If one examines the English and Spanish texts of Section 22, supra, a discrepancy exists between the words “after his resignation from office” and the corresponding phrase in Spanish, which more literally translated should have read, in English, “on resigning from office.” The lower court strictly applied the Spanish text and interpreted it as meaning that if the insured wished to discontinue hrs protection and obtain a 50 per cent rebate on his paid up assessments, he had to make that election at the time of his cessation in office or employment. Appellant stresses the above discrepancy in the text and insists that any doubt should be resolved in his favor.

We have studied the Sections quoted from every possible angle and have finally come to the conclusion that the judgment should be affirmed.

Nowhere in the act, except in Sections 21 and 22 is there any provision with regard to the privilege, for it is a privilege, of recovering 50' per cent of the assessments paid. The type of insurance set up by the statute is similar to what is known as “group insurance.” Under that type of insurance, generally, there is no right to anything except the payment of the policy if at the insured’s death he is up to date on his premiums. If he abandons the policy he loses all the rights he may at any time have had to its face value, or any premiums. Under this system, therefore it is a concession to be permitted, even at some definite moment, to discontinue the policy and obtain a 50 per cent refund of the premiums paid. The premiums are ordinarily so low that the protection offered to the insured while he pays those premiums is more than ample consideration for their permanent collection.

With the above in mind, let us look at the letter of Section 22. The Spanish text, in our opinion, should prevail, *798for that is the language in which the enactment was introduced into the Legislature. The words which follow the phrase “any member not desiring to continue his insurance’' cover only the opinion open to the insured at the moment of his resignation from office. If it is interpreted together with Section 21 it may be concluded that those two sections allow any insured employee, or resigning, one of two courses, i.e. (a) he can continue insured provided he notifies the board, of directors of that purpose, on ceasing in office (Section 21), or (b) he may discontinue his insurance and obtain the reimbursement of 50 per cent of the assessments paid, provided he likewise notifies the board on cessation in office, of that choice (Section 22).

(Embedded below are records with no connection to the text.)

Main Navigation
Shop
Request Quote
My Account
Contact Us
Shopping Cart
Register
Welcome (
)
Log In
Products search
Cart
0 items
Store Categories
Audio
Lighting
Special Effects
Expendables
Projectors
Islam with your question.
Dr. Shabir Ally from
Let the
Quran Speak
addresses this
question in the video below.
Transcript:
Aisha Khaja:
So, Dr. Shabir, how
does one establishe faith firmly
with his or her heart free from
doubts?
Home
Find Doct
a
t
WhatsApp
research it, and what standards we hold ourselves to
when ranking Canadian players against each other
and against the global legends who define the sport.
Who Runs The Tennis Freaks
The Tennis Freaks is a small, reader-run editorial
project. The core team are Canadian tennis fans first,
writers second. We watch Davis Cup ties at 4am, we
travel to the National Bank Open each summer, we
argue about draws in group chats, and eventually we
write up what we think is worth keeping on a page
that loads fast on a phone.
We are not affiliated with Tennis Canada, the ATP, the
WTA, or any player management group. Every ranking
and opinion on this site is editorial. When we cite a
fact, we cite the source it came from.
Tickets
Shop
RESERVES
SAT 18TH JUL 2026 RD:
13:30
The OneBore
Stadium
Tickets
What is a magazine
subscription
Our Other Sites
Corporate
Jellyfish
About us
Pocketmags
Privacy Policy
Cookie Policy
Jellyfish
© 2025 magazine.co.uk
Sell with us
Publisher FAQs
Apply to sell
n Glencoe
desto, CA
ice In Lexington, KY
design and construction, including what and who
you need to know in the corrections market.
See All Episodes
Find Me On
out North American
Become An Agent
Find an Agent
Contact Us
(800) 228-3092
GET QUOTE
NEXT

We are of the opinion that if, as in this case, the resigning employee chooses course (a), the alternative, or course (b), is no longer open to him. If after choosing course (a) the Legislature had intended that he could still enjoy the benefits of course (b) nothing would have been easier than to have expressly referred to that situation in Section 21 itself.

Before resignation or cessation in office, no one who had voluntarily become a member of the Association could withdraw therefrom. It is to be expected, therefore, that on resigning such employee should have a choice as to what to do with regard to his insurance. The statute, however, limits this right to the moment of resignation and requires immediate notice of either choice.

There are perhaps, other arguments in favor of this construction but we think that the ones expressed are sufficient to support the decision of the lower court.

The judgment should, therefore, be affirmed without costs.

Mr. Justice Hutchison and Mr. Justice Córdova Dávila took no part in the decision of this case.